Finding Balance in an Unbalanced World
Have you lost your balance?
You’re a productive person. You get through an amazing pile of tasks every day. But there’s always a long list of things you didn’t get to. What’s wrong? Maybe you have lost your balance.
Giving your all at work, pushing to give 110%, may sound good in a job interview, but it’s not realistic in the long run. That approach short-changes other aspects of your life—your relationships and your physical, emotional, and spiritual health.
We all face the challenge of finding balance in this unbalanced world. There’s this myth out there that we can do it all—take care of ourselves, family, home, work, the world. The sad truth? We can’t. Nobody can be all things to all people all the time. The best we can hope for is to find balance.
When we’re out of balance, we let one side of our life steal focus and time from the rest. To find balance, we need to use our time and energy to benefit our whole life, not just one aspect of it.
Guidelines for Balance
Finding balance means changing expectations and attitudes as well as adjusting work style. It means setting priorities and making choices about how we spend our time. It involves being creative and getting help from others as well as planning how to care for others and ourselves.

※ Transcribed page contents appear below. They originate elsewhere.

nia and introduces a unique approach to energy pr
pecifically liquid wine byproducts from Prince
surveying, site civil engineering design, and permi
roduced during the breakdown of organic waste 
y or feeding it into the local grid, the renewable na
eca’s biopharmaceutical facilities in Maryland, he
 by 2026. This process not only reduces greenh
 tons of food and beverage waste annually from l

Set Realistic Expectations
Nobody can do it all if “all” means giving 100% to career, marriage, children, and oneself. But if you define “all” as living with your own priorities and values, you can achieve balance.
Ditch the Guilt
Being a mom or dad does not make you a bad worker. Having a job does not make you a bad mom or dad. Everybody makes sacrifices to achieve balance. It’s up to you to decide what to keep and what to let slide. And that’s OK.
Set Your Priorities
Work is just part of the picture. It’s a big part, yes. But you only get one chance to raise your children. What will they remember in ten years—your slaving at the office or the fun you had having picnics in the park? And running yourself ragged does not contribute to the well-being of either your family or your job. You are responsible for scheduling time for rest, healing, and self-care.

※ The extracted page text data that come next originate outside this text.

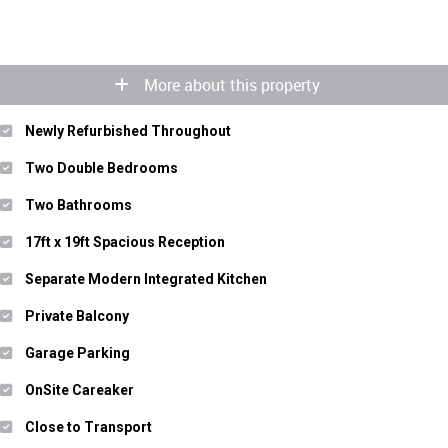
More about this property
Newly Refurbished Throughout
Two Double Bedrooms
Two Bathrooms
17ft x 19ft Spacious Reception
Separate Modern Integrated Kitchen
Private Balcony
Garage Parking
OnSite Careaker
Close to Transport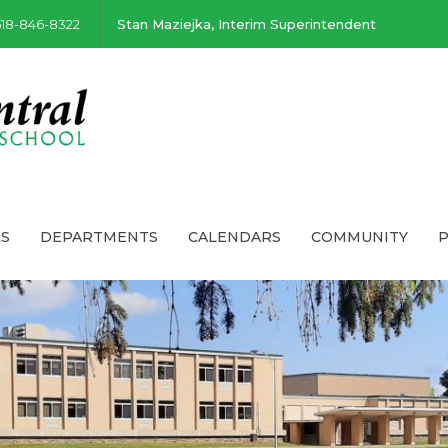
518-846-8322
Stan Maziejka, Interim Superintendent
S
DEPARTMENTS
CALENDARS
COMMUNITY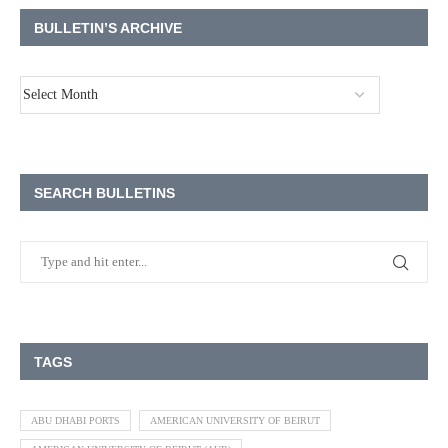
BULLETIN’S ARCHIVE
SEARCH BULLETINS
TAGS
ABU DHABI PORTS
AMERICAN UNIVERSITY OF BEIRUT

Make Choices Based on Your Priorities
Filtering out activities that don’t contribute to the quality of your life isn’t easy. You need to look at them from a new perspective—yours. Is it more important for you to clean the bathroom or to take a walk with your kids? Should you take time for lunch with friends, or spend your lunch hour drafting that letter? Learn to say no. Set boundaries.
Go for Quality Over Quantity
“Doing more with less” is a popular business slogan. Turn that on its head. Do less with better quality. Give more time to your highest priorities and let the rest go.
Make a Plan
Whether you decide to keep work and life separate or integrate work and life, you need a plan. Keep a calendar that blends work and family obligations. Schedule time with your significant other. Don’t let work encroach on family time. If you bring work home, set boundaries around work and play time.
Your supervisor may be open to approving your working from home all or part of the time. Shifting work hours, limiting client meetings to a few days a week, and other creative solutions may be there for the asking. Ask.
Build teams at work and at home. Delegate. Do Grandma and Grandpa live in town? Enlist their help with the kids. Negotiate with your partner over who’s
responsible for cooking dinner. Don’t be too proud to find a cleaning service. Teach the kids to do their own laundry.
Care for Yourself
Schedule time for physical and mental health and to make you more creative and productive. Meditate. Keep a gratitude journal. Visit the spa. Find a community of similarly situated people to support and listen.
More Tips for Better Balance
· Plan your day the night before.
· Keep consistent work hours. Schedule time for meals, self-care, and family along with work. If you choose to integrate working and the rest of your life, set realistic limits.
· Protect your non-work time. Don’t take calls 24/7. Don’t check your email during family time.
· Do your most important task before checking your email.
· Break your tasks into smaller chunks for deadlines and motivation. Reward yourself when you finish a chunk.
· Limit the time you spend on social media.
· Farm out the tasks you don’t enjoy.
· Keep one calendar with both personal and work commitments
When we try to be everything to everybody, we set ourselves up for failure—big time. We can’t do it all. But we can decide what to do and what to leave undone based on our priorities and values. Setting realistic expectations, prioritizing, and scheduling time for our whole life, not just work, will help us to find balance in an unbalanced world.